Before the course begins, you might like to read chapter 2 of "Deformation Mechanism Maps" by Frost and Ashby, which gives a good overview of different deformation processes, including the lattice resistance. You should also read chapter 17, which is concerned with how materials fall into groups with similar properties. Another book to read is J.J. Gilman, "Electronic Basis of the Strength of Materials".

This lecture course will cover:

  • Why do dislocations form? Is there a resistance to their movement? Misfit energy of a dislocation: in-plane strains and misalignments. Relation of misalignment to interatom potential. Why do dislocations form. The work required to move a dislocation: concept of the lattice resistance. How does the misfit energy change as the dislocation moves.
  • How do the predictions compare with observations? What controls ease of dislocation motion. Effect of the dislocation width. The lattice resistance in some typical materials. Diamond (also Si, GaAs), glide and shuffle planes; TiC, TiN; b.c.c. metals, e.g. Fe; c.c.p. metals. Overall comparison with observations. Effect of crystal structure and bonding.
  • How is dislocation motion possible below the Peierls stress? Deformation as a thermally activated process. The rate of flow and the dislocation velocity. Magnitude of the activation energy. Effect of τ on the activation energy. Effect of applied stress on dislocation velocity. Temperature dependence of yield stress.
  • How important is temperature when other obstacles control dislocation motion? When is deformation thermally activated.
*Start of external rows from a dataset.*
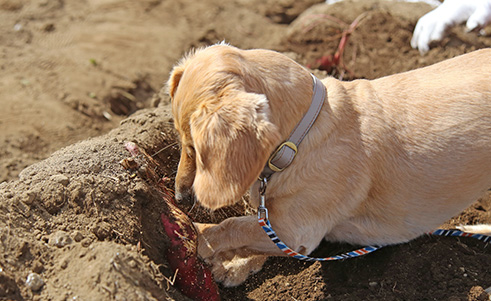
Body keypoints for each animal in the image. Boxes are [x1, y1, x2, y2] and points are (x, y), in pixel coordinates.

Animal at [167, 44, 490, 286]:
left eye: (194, 148)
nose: (179, 198)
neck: (303, 136)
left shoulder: (296, 232)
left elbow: (232, 226)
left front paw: (200, 239)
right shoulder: (277, 224)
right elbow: (254, 229)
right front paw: (235, 265)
Other obstacles to dislocation motion: forest dislocations. Comparison of magnitude of effect of forest dislocations and lattice resistance. Estimate of energy required to overcome forest dislocation obstacles. Comparison with observed behaviour in Fe and Ni. Logarithmic creep and limited thermal activation.
  • Why does jerky flow occur? Yield drops and Lüders bands. Criteria for yield drop behaviour in crystals. Change in dislocation density during yielding, e.g. Cu. Effect of strain-rate exponent, e.g. Fe. Solutes. Lüders bands and forming, e.g. nylon.
  • How can deformation occur without work hardening? Recovery, its importance in processes at high temperatures. Rate of recovery. Friedel equation, e.g. LiF. Glide and recovery together: steady-state dislocation creep. Predictions and observations of creep rates. Role of diffusion. Comparison with experimental observations.
  • Why limit glide if diffusion is rate controlling? Dislocation glide in particle hardened systems. Effects of increasing temperature on glide. Particle-hardened alloys.
  • How else might creep occur? Diffusional flow. Effect of applied stress on atom potential at grain boundaries. Rate of flow. Importance of grain-size. Need for grain-boundary sliding.
  • Can we replace nickel-based superalloys? Advantages of present systems. Uses & requirements. Possibilities: elements, compounds & intermetallics. Complications. Platinum group alloys. Refractory metal alloys. Others.
  • Stability against failure. Inhomogeneous flow in solid materials. Superplasticity. The onset of tensile failure and necking. Observations of flow in superplastic alloys. Interacting flow processes. Mechanisms of superplastic flow. Superplastic materials and forming, e.g. Ti, SiC.